Разбирая попутно статью Томаса Манна «Гете и Толстой», Бибихин заканчивает разбор такой констатацией: Манн «рисует портрет Толстого и Гёте, интересный, т.е. увлекательный. Бездны, бесконечность входят в палитру портретиста. … Возникнет еще один в галерее созданных Томасом Манном. Мы имеем дело с его творческим развитием, в котором Лев Толстой занимает место. Он веха на жизненном пути немецкого писателя.

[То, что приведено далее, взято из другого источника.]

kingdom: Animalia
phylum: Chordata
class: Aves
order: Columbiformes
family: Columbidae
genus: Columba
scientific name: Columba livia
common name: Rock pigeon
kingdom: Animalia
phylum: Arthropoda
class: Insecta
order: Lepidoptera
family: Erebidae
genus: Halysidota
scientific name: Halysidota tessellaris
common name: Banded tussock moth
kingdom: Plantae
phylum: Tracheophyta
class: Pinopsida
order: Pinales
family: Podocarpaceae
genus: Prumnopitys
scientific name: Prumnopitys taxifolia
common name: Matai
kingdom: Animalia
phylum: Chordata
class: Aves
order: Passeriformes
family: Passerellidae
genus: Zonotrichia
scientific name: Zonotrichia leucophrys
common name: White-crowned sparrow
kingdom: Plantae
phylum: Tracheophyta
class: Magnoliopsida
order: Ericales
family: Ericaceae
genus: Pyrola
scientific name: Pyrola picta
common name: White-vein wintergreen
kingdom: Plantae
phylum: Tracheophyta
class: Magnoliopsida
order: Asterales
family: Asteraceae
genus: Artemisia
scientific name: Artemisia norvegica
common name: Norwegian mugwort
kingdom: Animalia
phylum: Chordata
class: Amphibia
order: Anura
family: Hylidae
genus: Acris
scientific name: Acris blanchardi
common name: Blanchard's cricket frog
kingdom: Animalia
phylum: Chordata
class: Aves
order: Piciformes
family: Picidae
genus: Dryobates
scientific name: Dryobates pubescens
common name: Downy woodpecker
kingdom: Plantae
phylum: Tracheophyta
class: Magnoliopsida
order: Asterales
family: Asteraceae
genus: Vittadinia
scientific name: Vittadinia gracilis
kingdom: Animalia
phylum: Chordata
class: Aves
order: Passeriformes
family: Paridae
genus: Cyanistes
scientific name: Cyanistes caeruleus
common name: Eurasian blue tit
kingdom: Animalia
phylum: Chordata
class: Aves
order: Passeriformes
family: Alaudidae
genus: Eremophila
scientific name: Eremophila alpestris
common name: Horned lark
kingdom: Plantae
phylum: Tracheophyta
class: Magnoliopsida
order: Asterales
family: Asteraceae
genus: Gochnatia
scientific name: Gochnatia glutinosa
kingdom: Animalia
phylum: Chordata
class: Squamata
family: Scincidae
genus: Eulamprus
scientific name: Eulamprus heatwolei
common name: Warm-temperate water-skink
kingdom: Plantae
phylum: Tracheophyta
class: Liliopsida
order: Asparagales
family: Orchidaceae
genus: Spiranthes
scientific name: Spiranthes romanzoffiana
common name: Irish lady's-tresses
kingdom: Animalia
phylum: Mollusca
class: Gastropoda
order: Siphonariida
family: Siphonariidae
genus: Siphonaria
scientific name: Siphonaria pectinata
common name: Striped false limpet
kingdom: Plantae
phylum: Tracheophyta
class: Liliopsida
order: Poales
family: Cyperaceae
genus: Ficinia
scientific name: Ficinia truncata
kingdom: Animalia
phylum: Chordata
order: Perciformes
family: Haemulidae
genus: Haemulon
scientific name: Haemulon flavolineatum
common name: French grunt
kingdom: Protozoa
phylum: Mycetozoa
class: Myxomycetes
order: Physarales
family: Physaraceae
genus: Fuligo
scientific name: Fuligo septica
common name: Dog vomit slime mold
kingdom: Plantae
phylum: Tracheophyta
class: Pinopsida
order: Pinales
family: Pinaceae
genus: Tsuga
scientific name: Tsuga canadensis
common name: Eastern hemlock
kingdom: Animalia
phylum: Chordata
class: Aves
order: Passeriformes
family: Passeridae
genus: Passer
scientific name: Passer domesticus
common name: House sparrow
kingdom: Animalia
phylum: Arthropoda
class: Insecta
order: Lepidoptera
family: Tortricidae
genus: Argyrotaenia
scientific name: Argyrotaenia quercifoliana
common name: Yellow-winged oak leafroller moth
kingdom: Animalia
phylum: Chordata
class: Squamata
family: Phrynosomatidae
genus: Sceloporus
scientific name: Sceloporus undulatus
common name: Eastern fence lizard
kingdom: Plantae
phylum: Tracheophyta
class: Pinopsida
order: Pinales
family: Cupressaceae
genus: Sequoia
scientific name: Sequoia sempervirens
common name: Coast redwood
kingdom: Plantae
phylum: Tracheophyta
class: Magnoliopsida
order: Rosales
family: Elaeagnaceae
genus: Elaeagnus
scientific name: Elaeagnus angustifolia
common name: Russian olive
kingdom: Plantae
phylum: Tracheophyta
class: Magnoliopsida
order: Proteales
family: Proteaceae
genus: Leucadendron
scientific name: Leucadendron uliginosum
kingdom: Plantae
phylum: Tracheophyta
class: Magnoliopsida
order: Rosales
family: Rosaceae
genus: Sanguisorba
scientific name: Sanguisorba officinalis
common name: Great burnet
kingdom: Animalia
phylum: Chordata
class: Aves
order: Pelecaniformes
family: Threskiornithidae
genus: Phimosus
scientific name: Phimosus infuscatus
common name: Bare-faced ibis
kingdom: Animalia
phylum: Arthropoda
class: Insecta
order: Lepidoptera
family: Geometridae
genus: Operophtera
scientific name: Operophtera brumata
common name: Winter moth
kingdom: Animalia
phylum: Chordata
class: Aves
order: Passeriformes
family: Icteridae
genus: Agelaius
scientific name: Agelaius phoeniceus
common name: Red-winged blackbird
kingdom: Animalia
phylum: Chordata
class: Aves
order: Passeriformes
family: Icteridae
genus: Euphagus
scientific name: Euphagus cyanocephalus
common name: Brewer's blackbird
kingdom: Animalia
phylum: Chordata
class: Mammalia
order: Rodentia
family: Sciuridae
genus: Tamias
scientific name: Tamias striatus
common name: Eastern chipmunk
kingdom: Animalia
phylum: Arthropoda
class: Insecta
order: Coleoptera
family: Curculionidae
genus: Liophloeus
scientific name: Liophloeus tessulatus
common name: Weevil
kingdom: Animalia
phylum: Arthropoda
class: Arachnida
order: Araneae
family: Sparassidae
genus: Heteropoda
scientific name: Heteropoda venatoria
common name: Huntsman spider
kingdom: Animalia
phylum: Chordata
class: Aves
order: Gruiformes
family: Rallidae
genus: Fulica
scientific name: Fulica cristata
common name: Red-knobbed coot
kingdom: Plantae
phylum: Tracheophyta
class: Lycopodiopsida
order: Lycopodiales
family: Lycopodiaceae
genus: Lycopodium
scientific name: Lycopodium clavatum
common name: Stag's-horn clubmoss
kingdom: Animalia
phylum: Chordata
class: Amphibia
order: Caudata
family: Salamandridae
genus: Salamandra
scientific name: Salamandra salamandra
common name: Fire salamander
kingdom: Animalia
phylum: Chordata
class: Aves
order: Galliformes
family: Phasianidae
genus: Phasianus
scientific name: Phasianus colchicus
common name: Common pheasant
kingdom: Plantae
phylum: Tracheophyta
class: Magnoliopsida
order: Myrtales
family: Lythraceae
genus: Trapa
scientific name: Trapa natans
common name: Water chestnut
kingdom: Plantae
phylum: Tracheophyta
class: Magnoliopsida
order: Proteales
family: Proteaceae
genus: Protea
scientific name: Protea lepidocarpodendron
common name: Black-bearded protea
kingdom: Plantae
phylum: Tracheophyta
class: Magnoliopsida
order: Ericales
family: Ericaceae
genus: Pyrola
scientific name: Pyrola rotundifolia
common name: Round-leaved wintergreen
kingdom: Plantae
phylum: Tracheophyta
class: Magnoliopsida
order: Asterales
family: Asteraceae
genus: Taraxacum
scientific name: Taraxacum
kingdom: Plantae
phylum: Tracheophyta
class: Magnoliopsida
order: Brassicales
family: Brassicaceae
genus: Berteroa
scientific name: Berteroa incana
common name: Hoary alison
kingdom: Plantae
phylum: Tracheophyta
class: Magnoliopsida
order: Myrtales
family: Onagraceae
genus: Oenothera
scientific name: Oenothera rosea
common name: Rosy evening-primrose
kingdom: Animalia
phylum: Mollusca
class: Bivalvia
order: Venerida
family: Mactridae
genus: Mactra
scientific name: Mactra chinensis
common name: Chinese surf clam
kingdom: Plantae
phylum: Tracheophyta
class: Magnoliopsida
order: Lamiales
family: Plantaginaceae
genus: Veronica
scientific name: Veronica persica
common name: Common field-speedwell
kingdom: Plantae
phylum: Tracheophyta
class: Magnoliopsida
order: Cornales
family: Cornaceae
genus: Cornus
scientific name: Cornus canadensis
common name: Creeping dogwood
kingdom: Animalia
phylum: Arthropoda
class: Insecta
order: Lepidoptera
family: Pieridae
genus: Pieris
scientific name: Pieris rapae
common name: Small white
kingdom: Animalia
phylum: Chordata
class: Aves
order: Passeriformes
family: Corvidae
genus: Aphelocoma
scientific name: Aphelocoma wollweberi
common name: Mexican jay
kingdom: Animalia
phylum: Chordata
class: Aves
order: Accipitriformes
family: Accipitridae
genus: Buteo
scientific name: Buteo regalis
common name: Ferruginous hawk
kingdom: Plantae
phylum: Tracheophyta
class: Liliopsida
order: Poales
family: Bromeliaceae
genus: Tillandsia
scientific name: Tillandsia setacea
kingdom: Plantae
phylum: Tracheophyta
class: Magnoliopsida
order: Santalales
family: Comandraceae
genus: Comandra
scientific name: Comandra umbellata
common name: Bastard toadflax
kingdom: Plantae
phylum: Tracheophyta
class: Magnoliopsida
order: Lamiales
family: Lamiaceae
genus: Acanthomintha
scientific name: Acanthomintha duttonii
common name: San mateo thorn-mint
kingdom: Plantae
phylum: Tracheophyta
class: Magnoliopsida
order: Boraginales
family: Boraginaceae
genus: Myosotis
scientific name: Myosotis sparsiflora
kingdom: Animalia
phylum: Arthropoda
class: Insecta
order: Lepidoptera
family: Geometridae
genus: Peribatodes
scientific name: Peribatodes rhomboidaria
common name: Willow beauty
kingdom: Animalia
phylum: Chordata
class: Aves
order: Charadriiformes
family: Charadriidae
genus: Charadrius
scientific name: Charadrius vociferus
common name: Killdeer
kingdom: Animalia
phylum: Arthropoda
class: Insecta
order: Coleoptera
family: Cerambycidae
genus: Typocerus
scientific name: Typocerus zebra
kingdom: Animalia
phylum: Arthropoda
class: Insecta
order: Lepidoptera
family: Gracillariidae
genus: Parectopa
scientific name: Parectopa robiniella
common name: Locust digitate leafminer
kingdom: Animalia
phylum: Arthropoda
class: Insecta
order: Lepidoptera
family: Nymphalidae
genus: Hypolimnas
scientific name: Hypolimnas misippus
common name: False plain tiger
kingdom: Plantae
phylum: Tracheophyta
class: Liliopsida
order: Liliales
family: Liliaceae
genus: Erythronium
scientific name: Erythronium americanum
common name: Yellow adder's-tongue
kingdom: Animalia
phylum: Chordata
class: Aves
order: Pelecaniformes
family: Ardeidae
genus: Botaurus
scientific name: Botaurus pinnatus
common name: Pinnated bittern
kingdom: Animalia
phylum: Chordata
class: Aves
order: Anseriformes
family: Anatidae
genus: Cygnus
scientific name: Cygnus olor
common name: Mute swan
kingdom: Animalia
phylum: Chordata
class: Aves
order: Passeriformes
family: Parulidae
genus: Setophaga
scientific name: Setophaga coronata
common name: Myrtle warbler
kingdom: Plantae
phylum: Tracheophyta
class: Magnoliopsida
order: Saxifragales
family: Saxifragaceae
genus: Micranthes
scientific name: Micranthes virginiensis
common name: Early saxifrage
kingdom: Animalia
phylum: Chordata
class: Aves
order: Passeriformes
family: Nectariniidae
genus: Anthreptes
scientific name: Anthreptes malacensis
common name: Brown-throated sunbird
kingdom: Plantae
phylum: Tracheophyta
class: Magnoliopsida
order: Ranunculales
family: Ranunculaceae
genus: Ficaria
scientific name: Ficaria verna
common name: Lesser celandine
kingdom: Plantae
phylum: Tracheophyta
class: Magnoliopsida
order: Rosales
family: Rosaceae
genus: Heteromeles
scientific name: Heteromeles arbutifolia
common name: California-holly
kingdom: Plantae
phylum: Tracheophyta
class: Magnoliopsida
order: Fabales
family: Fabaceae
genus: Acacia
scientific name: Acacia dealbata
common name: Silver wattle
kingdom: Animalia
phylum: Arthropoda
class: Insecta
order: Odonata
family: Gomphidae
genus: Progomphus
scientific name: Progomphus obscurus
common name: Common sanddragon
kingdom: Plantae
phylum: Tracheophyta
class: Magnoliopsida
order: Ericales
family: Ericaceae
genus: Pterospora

Мы читаем Толстого, да и Платона, и Витгенштейна, и Ольгу Седакову не так. И Розанова, и Хайдеггера. И Бахтина. Наша цель не портрет. Но и не вживание, вчувствование. Мы вглядываемся в человека как в весть, к нам сейчас обращенную и содержащую в себе ту тайну, участие в которой нам сейчас крайне нужно для нашего спасения».
Тут противопоставляются не только две мотивации, но и два метода, которые Б. называет «толкованием» и «исполнением» или «интерпретацией», но в том смысле, как говорят о музыкальном исполнительстве. Так у немецкого теоретика искусства Зельдмайра, противопоставляющего рассуждению, придумыванию воссоздание: «В действительности интерпретация произведений изобразительного искусства, как и музыки - ибо искусство одно, - представляет собой воссоздание, репродукцию.
Так Б. относится к вести Толстого, но то же в предельной степени выраженности он находит у Толстого - его отношение к вести.
Зарисовки в записных книжках Толстого. Это - не заготовки к литературе, а «печати мгновений».
«5 Июня. Жаркий полдень, 2-й час. Иду по высокому, жирному лугу. Тихо, запах сладкий и душистый - свергибус, кашка - стоит и дурманит. К лесу, в лощине, еще выше трава и тот же дурман. На дорожках лесных запах теплицы.
Кленовые листья огромны.
Пчела на срубленном лесе обирает мед по очереди с куртины желтых цветов. С 13-го, не задумавшись, зажужжала и полетела - полна.
Жар по дороге, пыль горячая и деготь» (1878).
Пчела, которая после 13-го цветка «не задумавшись, зажужжала и полетела - полна», слышит Б. весть Толстого, «поддержала глядящего в его отказе толковать и неспособности найти смысл, другого смысла момента кроме полноты нет. «Чтобы так смотреть, - продолжает Б. - нужно мужество… выдержать невыносимый вызов полноты мгновения без толкования». Что-то подобное он находит еще только у Платонова и Мандельштама.
Но так же слышит, хочет слышать Толстой и Евангелие, все дело которого «испорчено толкователями», богословами, среди которых он числит даже апостола Павла…
И еще, может быть, не совсем в строку. Говоря о направлении человеческого возрастания - о том, что составило основное содержание дневников Толстого, - Б. предлагает заменить слово «благо», порченое традицией христианско-платонического богословствования, непосредственно понятными словами «хорошо» или «успех». Словом «успех» перевел у Аристотеля to eu В.В.Розанов. Мне это понравилось.